Список заданий ▸
- a) Определите, согласуются ли с фрагментом об антипольском восстании в Киеве следующие утверждения: (i) Болеслав санкционировал открытые грабежи; (ii) Болеслав оставил за Святополком фактическую власть; (iii) слова Болеслава были обращены к греческому императору Константину. Для каждого ответьте «да» или «нет» и дословно процитируйте решающие слова фрагмента.
- b) Перечислите в порядке появления всех людей, которых фрагмент об антипольском восстании в Киеве называет по имени.

О причинах антипольского восстания в Киеве догадаться нетрудно. Открытые грабежи, санкционированные Болеславом, захват церковного «имения» и княжеской казны, жадность поляков, разведенных «на покорм» по соседним с Киевом городам, — словом, все то, что неизменно сопутствует постою вражеского войска в захваченном городе, не могло не вызвать волну всеобщего возмущения. Наверное, киевляне готовы были подчиниться Святополку, но Болеслав слишком явно отстранил его от фактической власти. Его слова, обращенные к греческому императору Василию, показывают, что Болеслав не особенно церемонился в выражениях и готов был требовать исполнения выставленных им условий даже от царственных особ. А между тем киевские «мужи» привыкли к уважительному отношению к себе со стороны своих князей. Возможно также, что возмущение киевлян вызвало и надругательство над Предславой, совершенное столь открыто и грубо, что казалось, будто обесчещен весь Киев. В общем, Болеслав вел себя в захваченном городе не лучшим образом (во всяком случае, если он надеялся в дальнейшем управлять им, а не просто разграбить его). Пожалуй, в отношении Болеслава можно сказать нечто противоположное тому, что мы говорили о Ярославе: политик явно проигрывал в нем и полководцу, и человеку.

Исходные данные ▸
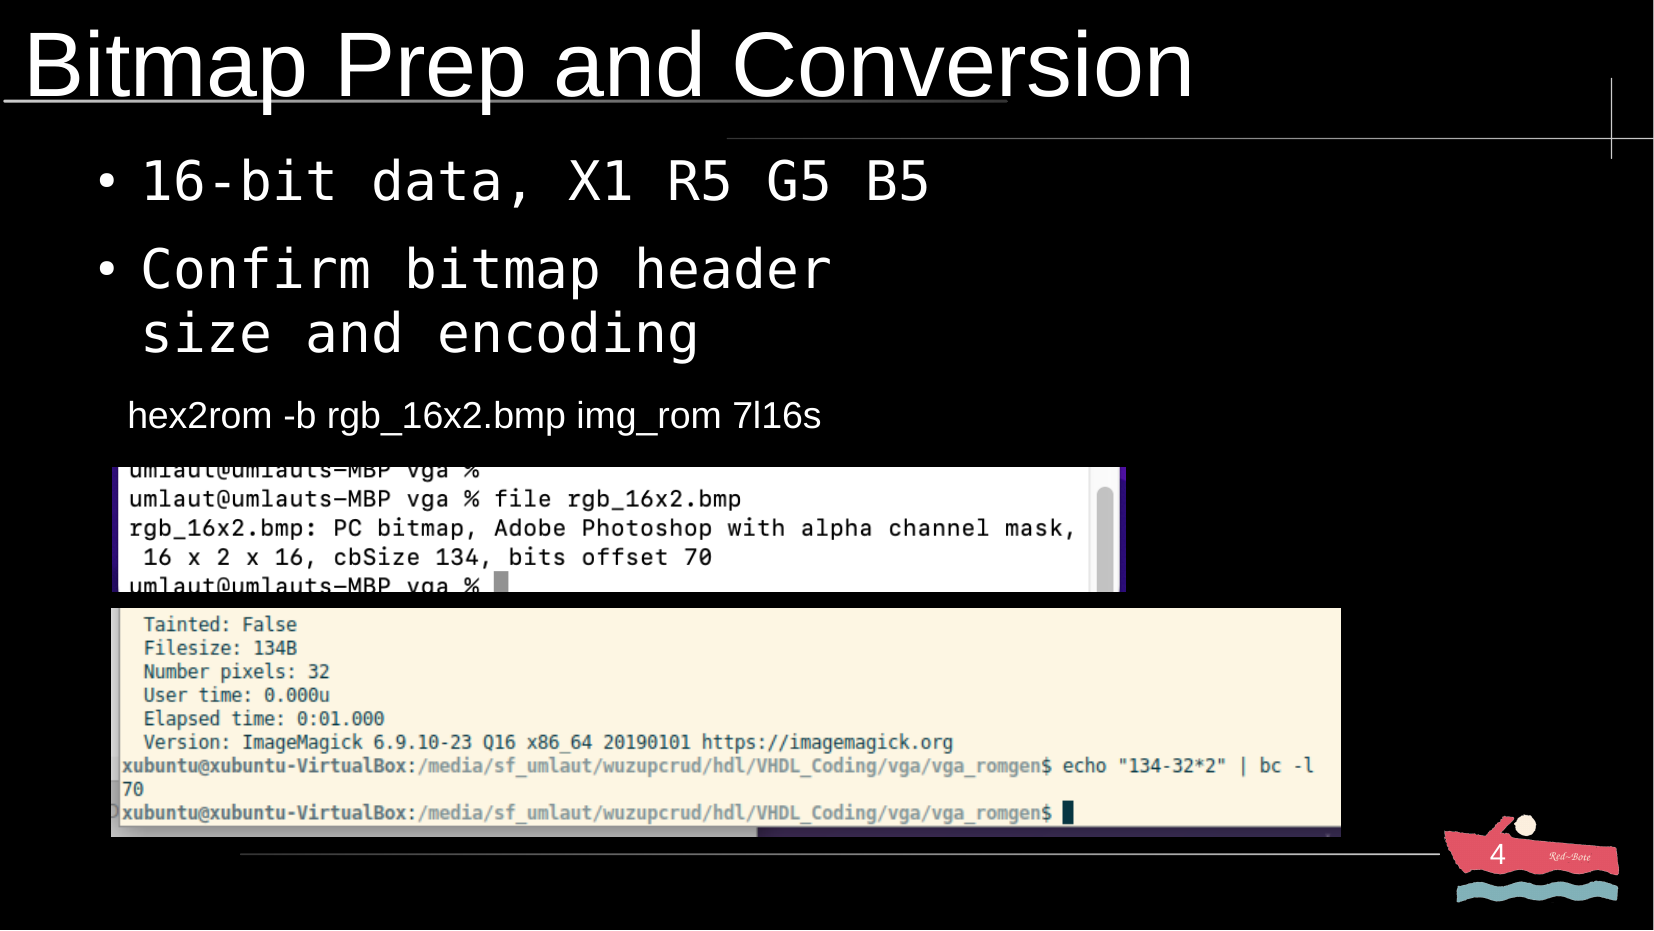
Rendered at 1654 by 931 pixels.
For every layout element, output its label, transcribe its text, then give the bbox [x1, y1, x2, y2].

picture [111, 608, 1341, 837]
picture [112, 467, 1126, 593]
list 16-bit data, X1 R5 G5 B5 Confirm bitmap header size and encoding [82, 150, 938, 376]
text_box hex2rom -b rgb_16x2.bmp img_rom 7l16s [112, 386, 837, 444]
title Bitmap Prep and Conversion [23, 11, 1589, 119]
picture [1440, 807, 1625, 908]
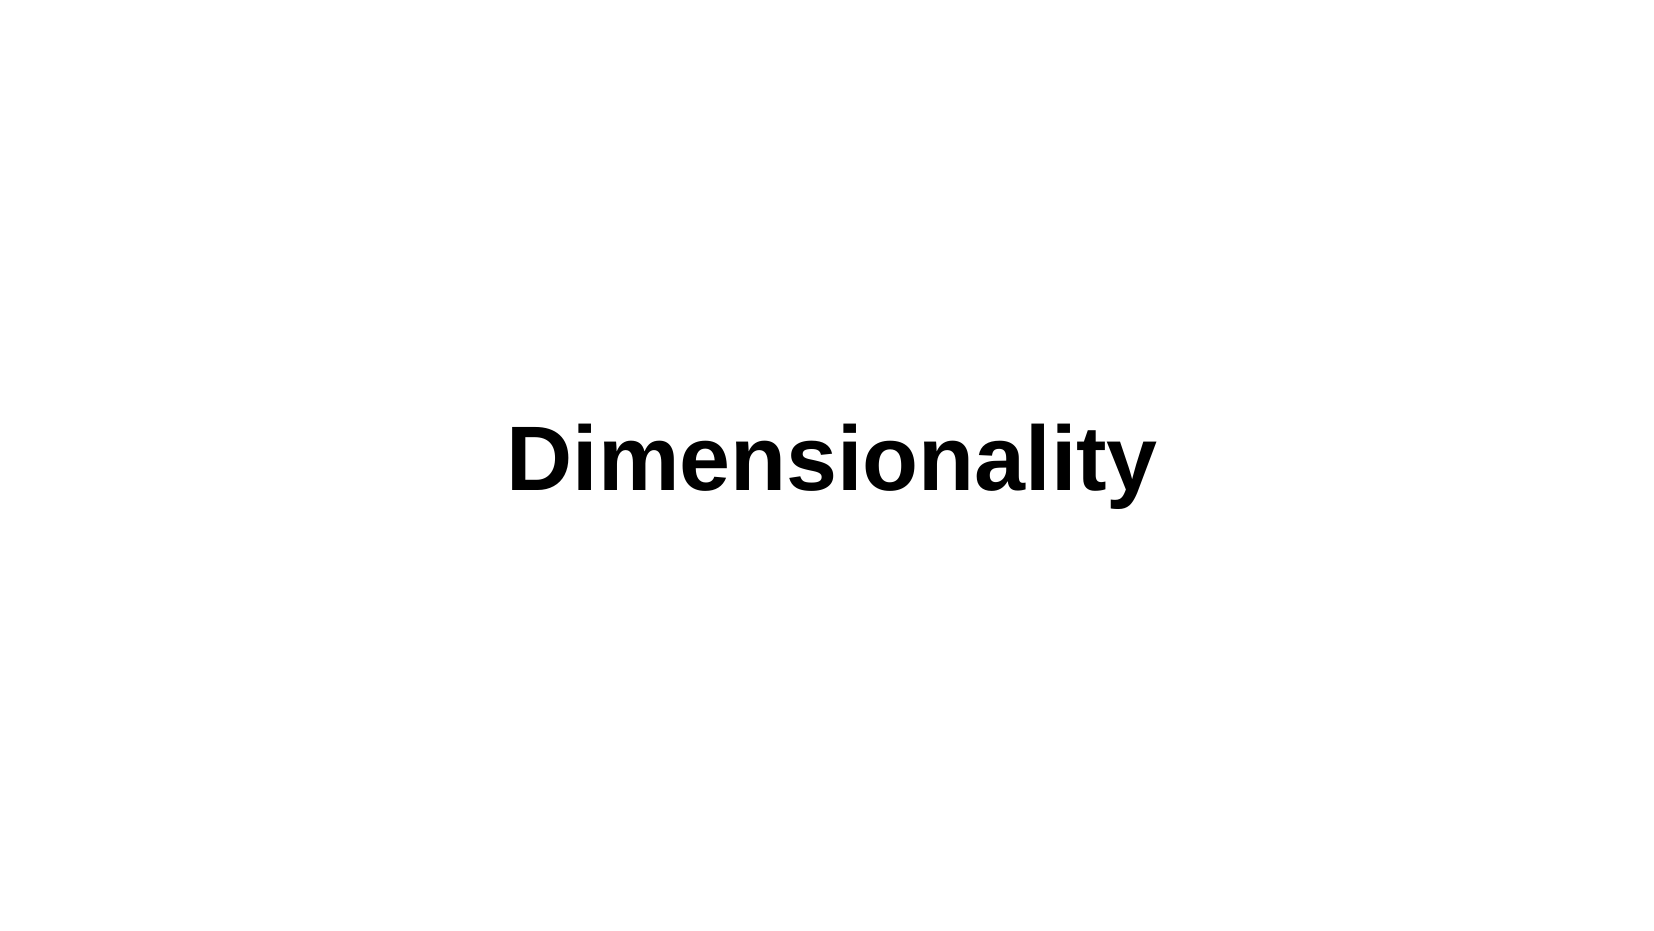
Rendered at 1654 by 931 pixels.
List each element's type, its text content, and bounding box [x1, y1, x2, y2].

title Dimensionality [88, 376, 1577, 532]
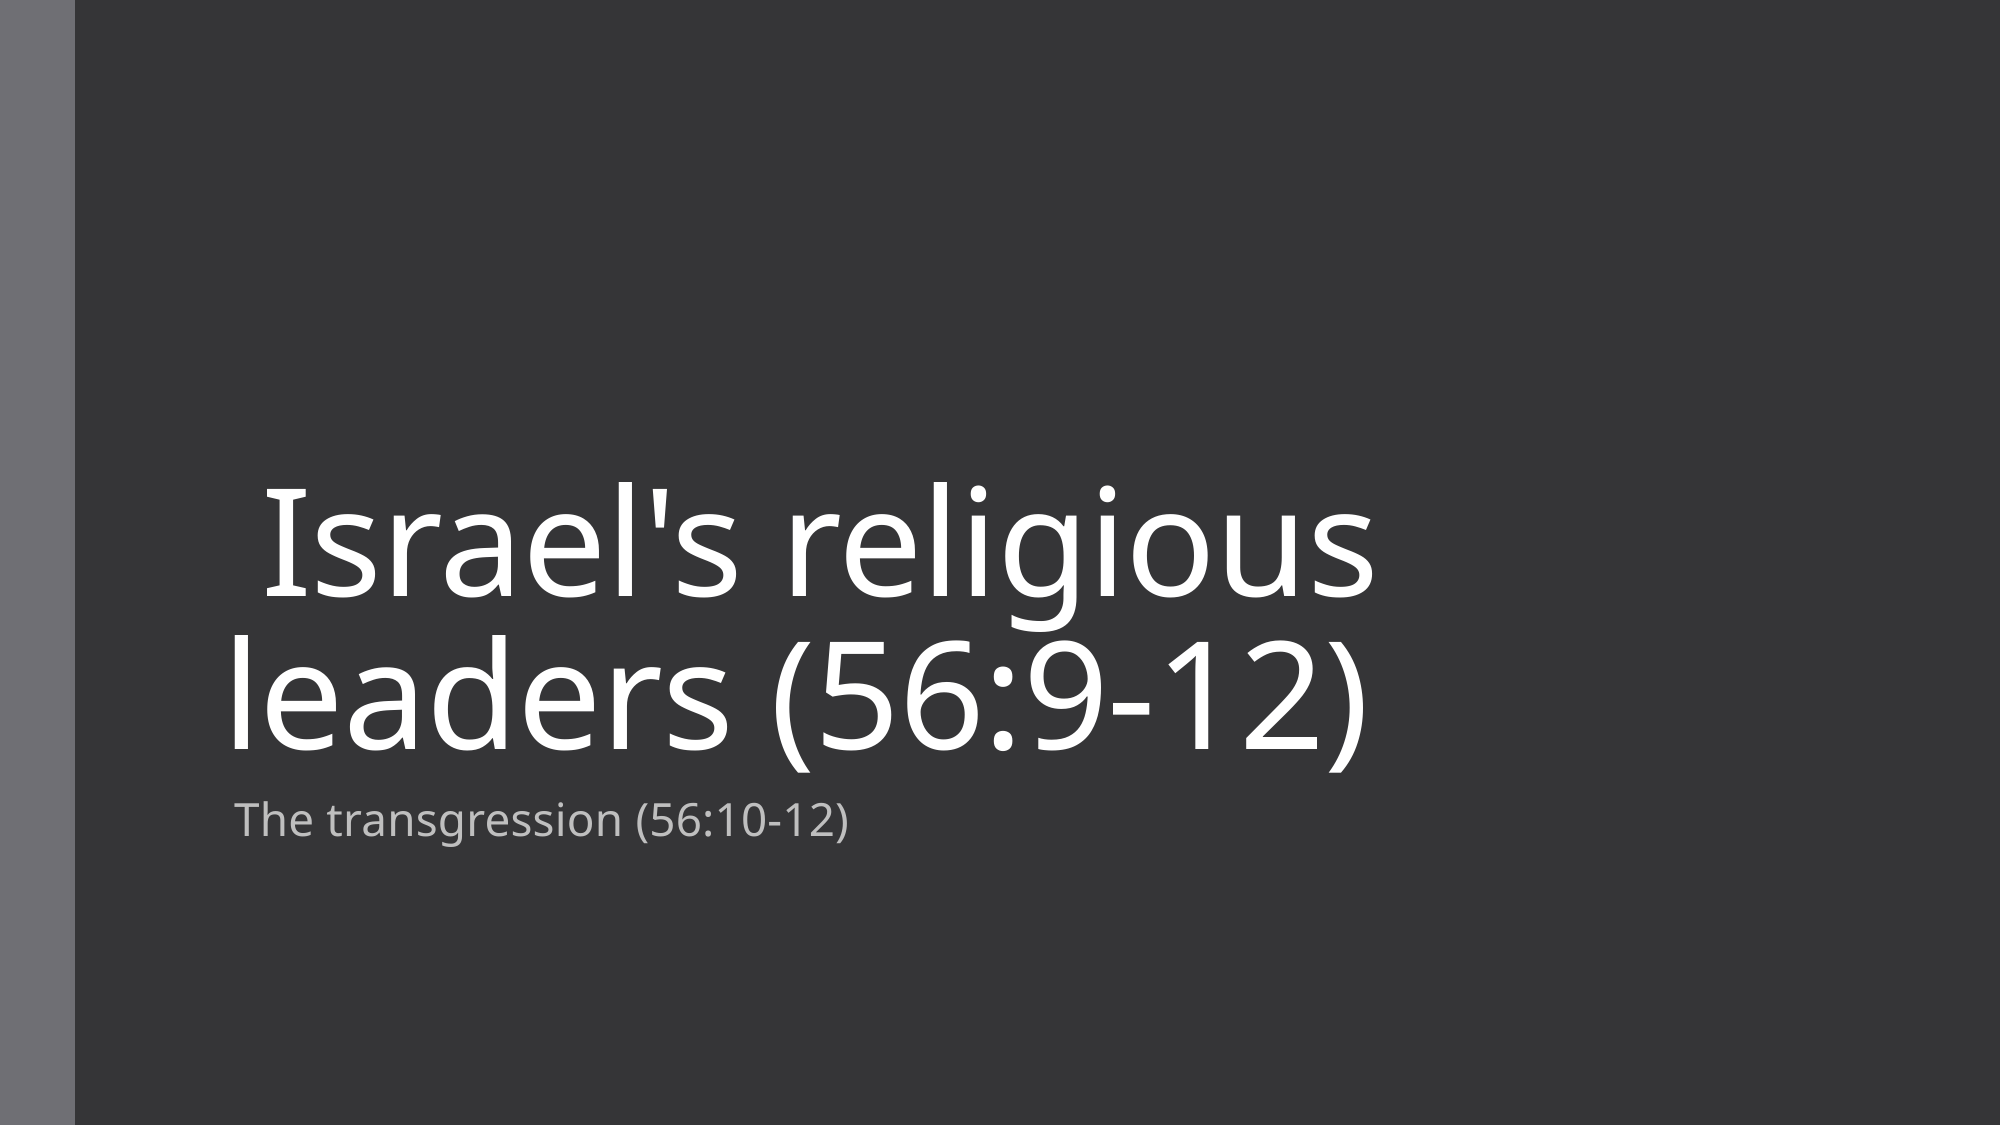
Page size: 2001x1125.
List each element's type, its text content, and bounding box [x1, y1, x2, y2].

title Israel's religious leaders (56:9-12) [206, 124, 1752, 787]
subtitle The transgression (56:10-12) [206, 787, 1752, 1066]
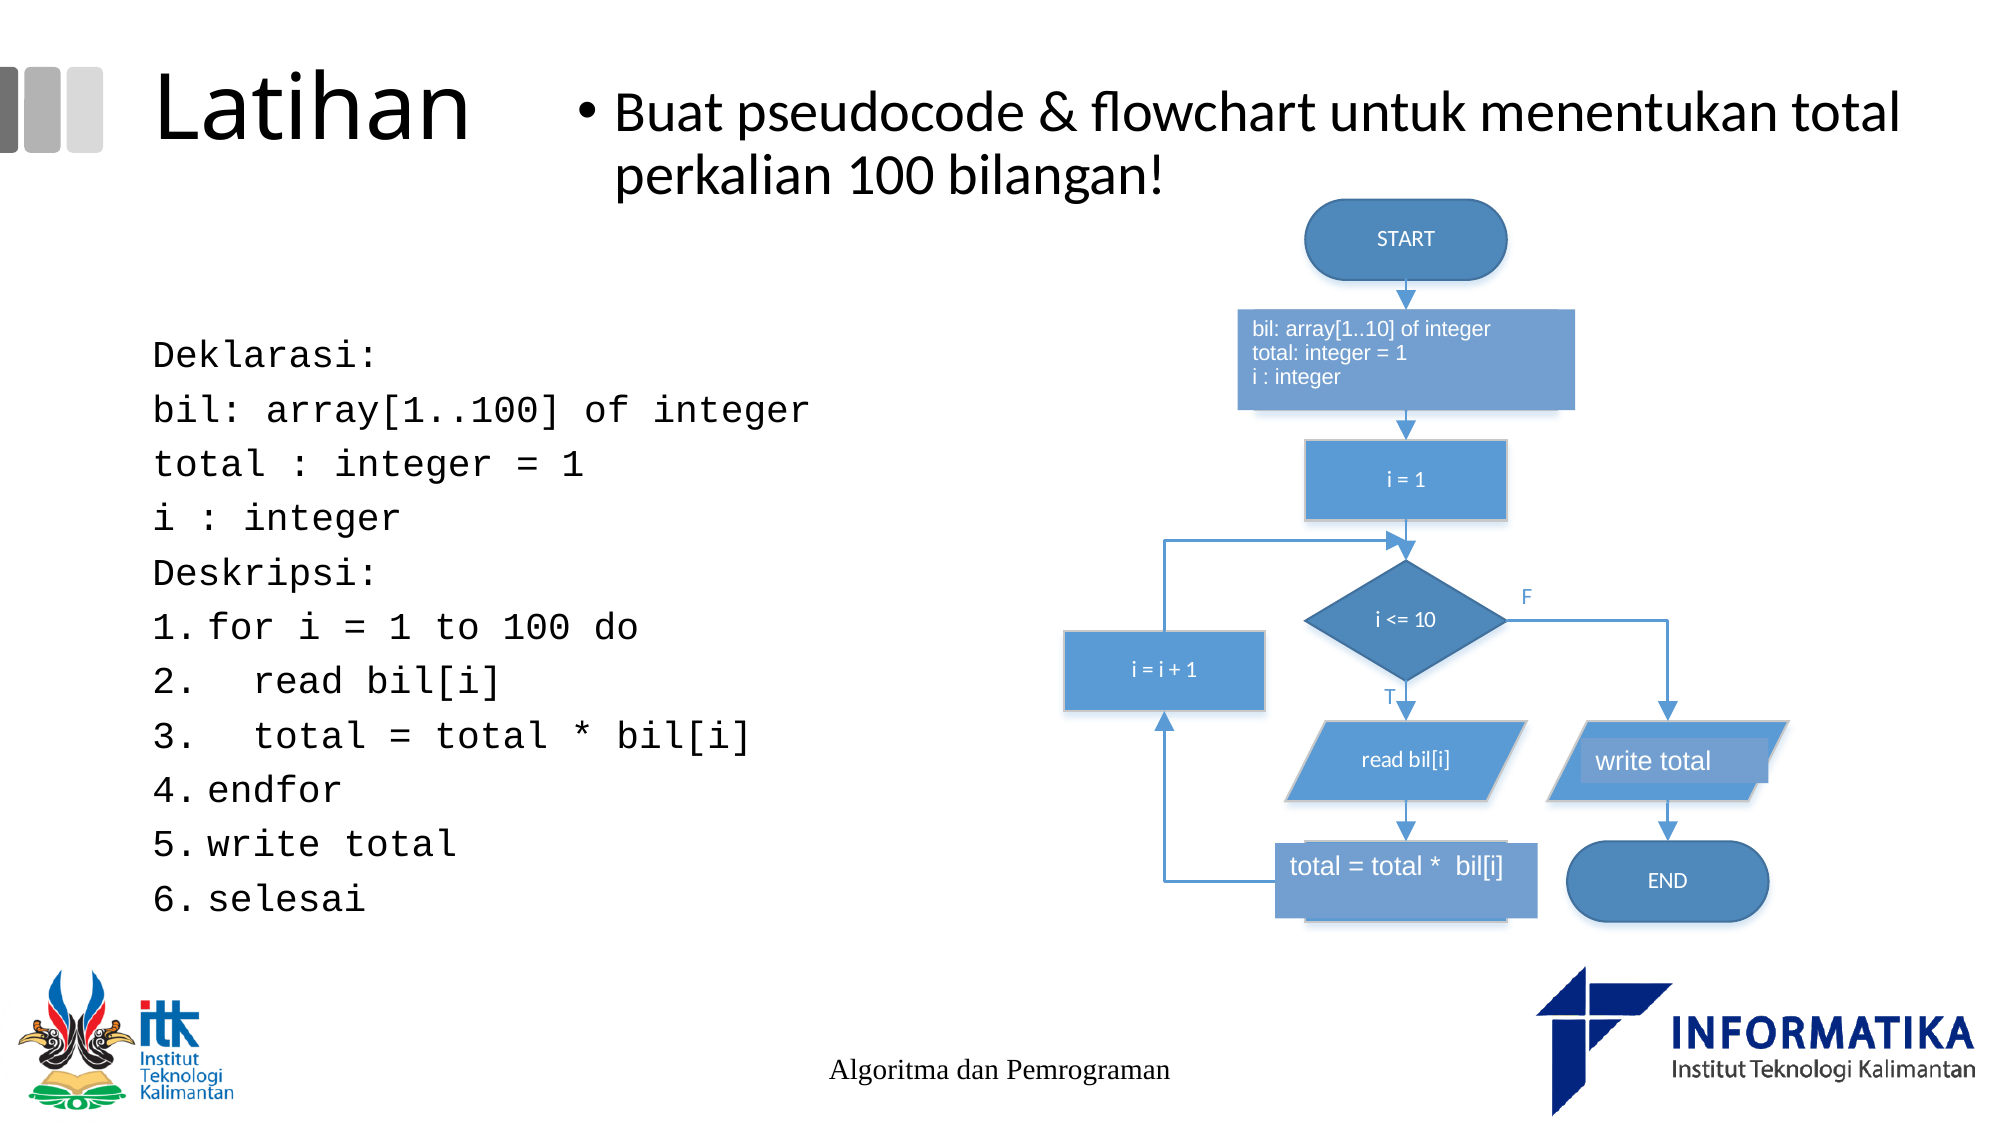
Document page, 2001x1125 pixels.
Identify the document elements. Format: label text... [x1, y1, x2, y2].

picture [1051, 192, 1801, 938]
title Latihan [137, 1, 1863, 219]
list Buat pseudocode & flowchart untuk menentukan total perkalian 100 bilangan! [562, 73, 1950, 788]
text_box bil: array[1..10] of integer total: integer = 1 i : integer [1237, 309, 1576, 411]
list Deklarasi: bil: array[1..100] of integer total : integer = 1 i : integer Deskripsi: for i = 1 to 100 do read bil[i] total = total * bil[i] endfor write total selesai [137, 327, 1051, 930]
picture [1534, 965, 1976, 1118]
text_box write total [1580, 738, 1769, 784]
text_box total = total * bil[i] [1275, 843, 1538, 919]
picture [0, 935, 252, 1125]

Ответы по заданиям ▸
- a)
(i) Да: «Открытые грабежи, санкционированные Болеславом».
(ii) Нет: «Болеслав слишком явно отстранил его от фактической власти».
(iii) Нет: «обращенные к греческому императору Василию».

- b) Болеслав, Святополк, Василий, Предслава, Ярослав.